I've run into an unexpected issue involving Exception catching and Java generics in signatures. Without further ado, the code in question (explanation follows):
public class StackOverflowTest {
private static class WrapperBuilder {
public static <T> ResultWrapper of(final T result) {
return new ResultWrapper<>(result);
}
public static ResultWrapper of(final RuntimeException exc) {
return new ResultWrapper<>(exc);
}
}
private static class ResultWrapper<T> {
private final T result;
private final RuntimeException exc;
ResultWrapper(final T result) {
this.result = result;
this.exc = null;
}
ResultWrapper(final RuntimeException exc) {
this.result = null;
this.exc = exc;
}
public Boolean hasException() {
return this.exc != null;
}
public T get() {
if (hasException()) {
throw exc;
}
return result;
}
}
private static class WrapperTransformer {
public ResultWrapper<Result> getResult(ResultWrapper originalWrappedResult) {
if (originalWrappedResult.hasException()) {
try {
originalWrappedResult.get();
} catch (Exception e) {
return WrapperBuilder.of(e);
}
}
return originalWrappedResult; // Transformation is a no-op, here
}
}
private static class Result {}
WrapperTransformer wrapper = new WrapperTransformer();
@Test
public void testBehaviour() {
ResultWrapper wrappedResult = WrapperBuilder.of(new RuntimeException());
final ResultWrapper<Result> result = wrapper.getResult(wrappedResult);
assertTrue(result.hasException()); // fails!
}
}
Leaving aside, for the moment, questions of bad style (I completely acknowledge that there are better ways to do do what I'm doing here!), this is a trimmed down and anonymised version of the following business logic:
- class
ResultWrapper
wraps the result of a call to a downstream service. It either contains the result of the call, or the resulting exception - class
WrapperTransformer
is responsible for transforming the ResultWrapper in some way (though, here, the "transformation" is a no-op)
The test given above fails. From debugging, I have determined that this is because WrapperBuilder.of(e)
is, in fact, calling the generic method (i.e. of(final T result)
). That (sort of) makes sense, if generic arguments are "greedy" - a RuntimeException
is a T
, so that method is a sensible (though unintended) choice.

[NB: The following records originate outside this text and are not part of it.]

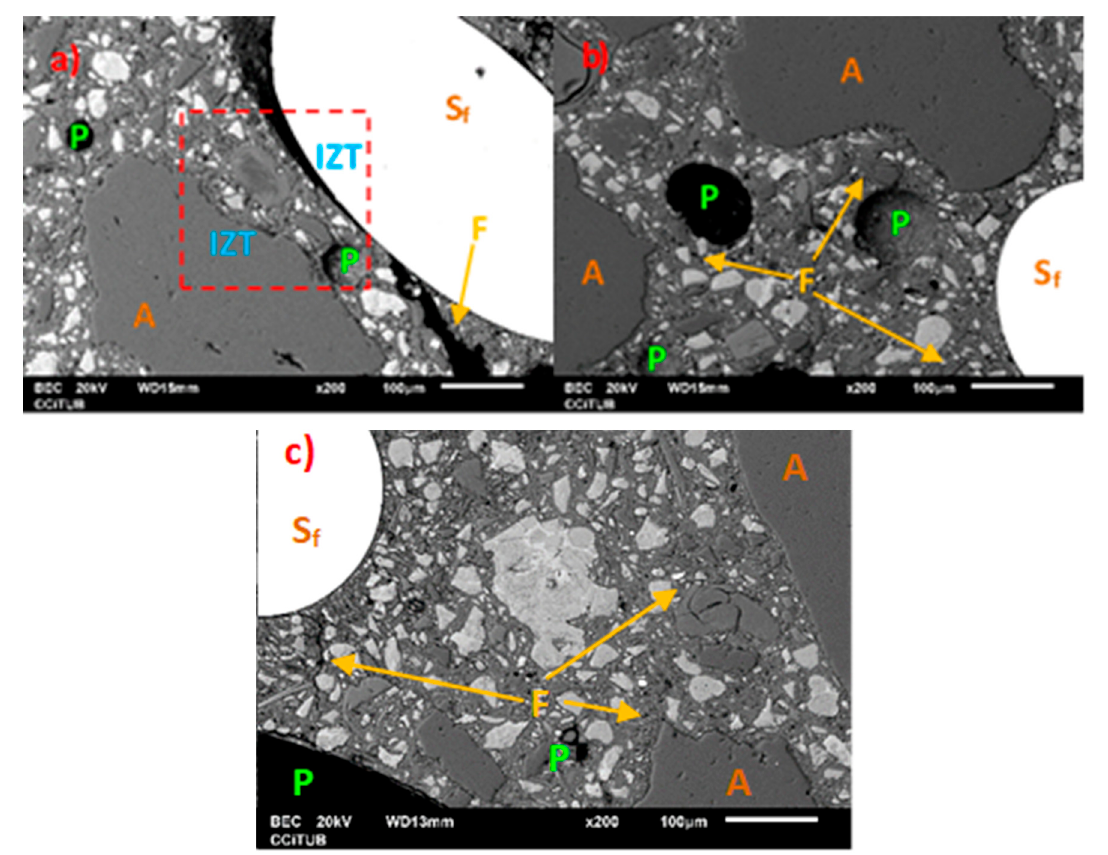
Figure 10. SEM-BEC images of reference concrete ( a ) with 70% ( b ) and 100% ( c ) granite waste; S f Steel fibre, P – pore, A – Aggregate, F – Fissure.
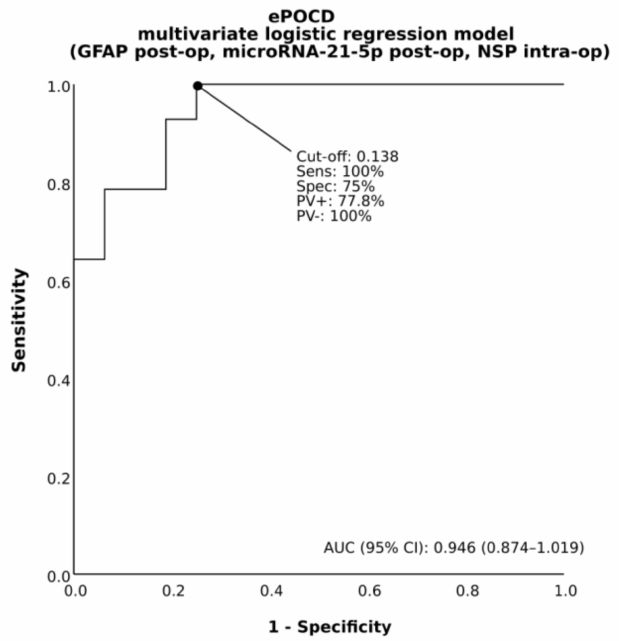
Figure 3. Receiver operating characteristic of a multivariable logistic regression model (incorporating the value of postoperative expression (i.e., 24 h postoperative to end of surgery plasma level ratio) of microRNA-21-5p and glial fibrillary acidic protein [GFAP] as well as an intraoperative expression (i.e., end to start of surgery plasma level ratio) of neuroserpin [NSP]) to predict early postoperative cognitive dysfunction (ePOCD). AUC indicates area under the curve; CI, confidence interval; PV+, positive predictive value; PV-, negative predictive value; Sens, sensitivity; Spec,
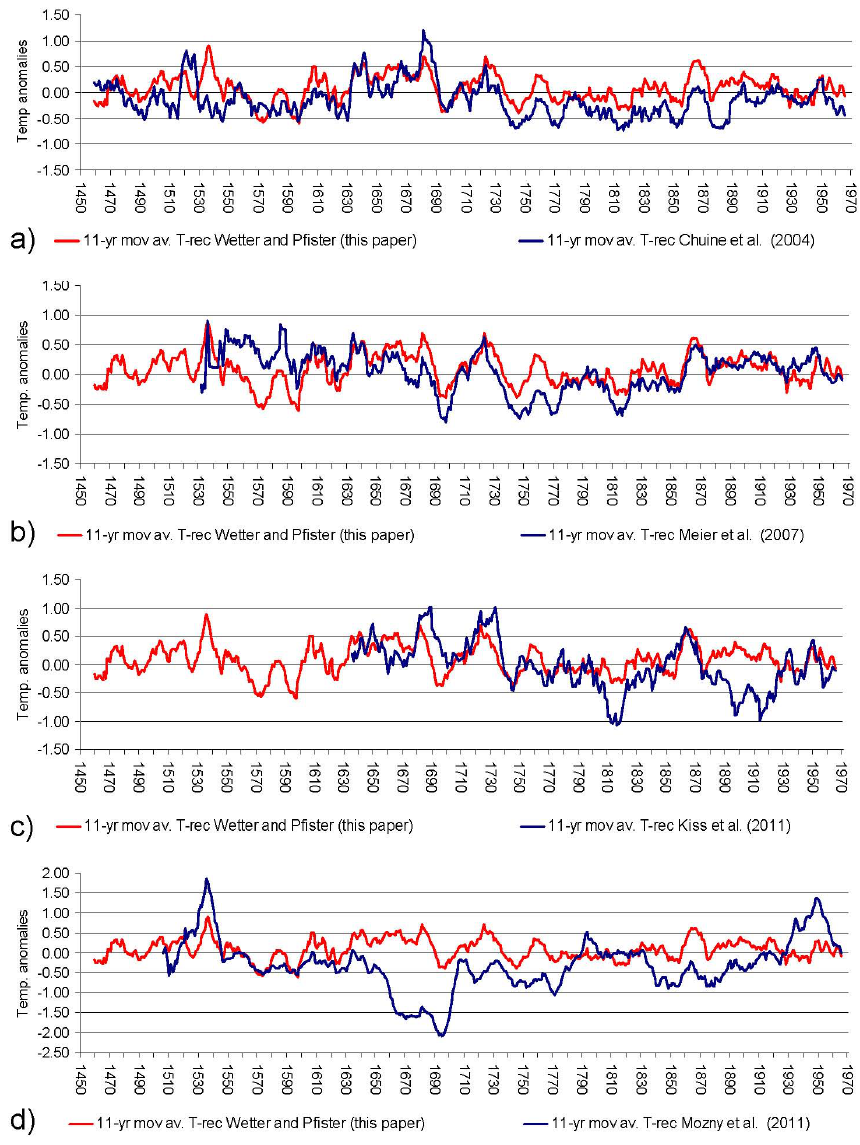
Fig. 9. (a) 11-yr moving averages of Basel WGHD (red) and Burgundy GHD reconstructed temperature anomalies. (b) 11-yr moving averages of Basel WGHD (red) and Swiss Plateau GHD reconstructed temperature anomalies. (c) 11-yr moving averages of Basel WGHD (red) and Hungary temperature anomalies reconstructed temperature anomalies. (d) 11-yr moving averages of Basel WGHD (red) and Czech Republic WGHD reconstructed temperature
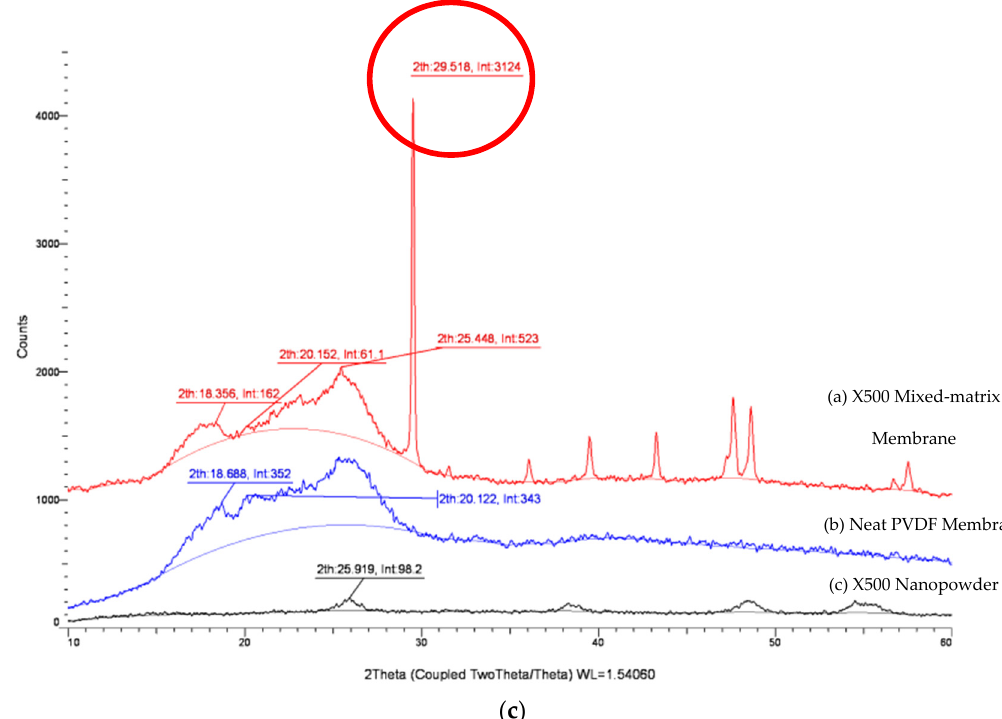
Figure 5. XRD patterns of PVDF/TiO 2 MMMs, neat PVDF membrane and TiO 2 nanopowder. ( a ) PC-20, ( b ) P25, ( c ) X500.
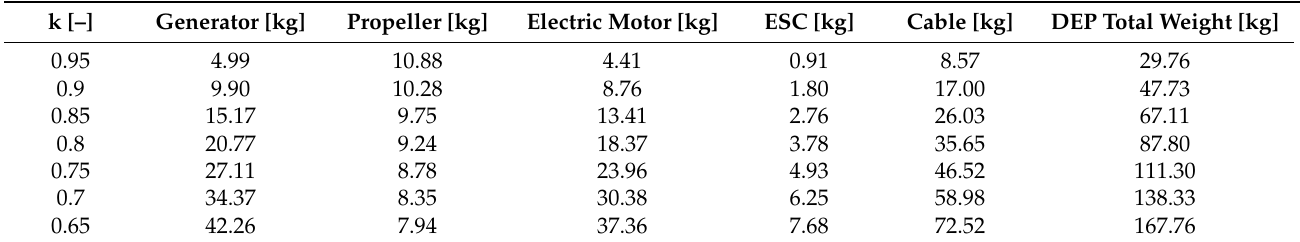
Table 3. Results of DEP sizing for twenty propellers, mass quantities.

However, when the DownstreamWrapper::getResult
method is changed to:
// i.e. explicitly catch RuntimeException, not Exception
} catch (RuntimeException e) {
return WrapperBuilder.of(e)
}
then the test fails - i.e. the Exception
is identified as a RuntimeException
, the non-generic .of
method is called, and so the resulting ResultWrapper
has a populated exc
.
This is completely baffling to me. I believe that, even inside a catch (Exception e)
clause, e
retains its original type (and logging messages System.out.println(e.getClass().getSimpleName()
suggest that is true) - so how can changing the "type" of the catch override the generic method signature?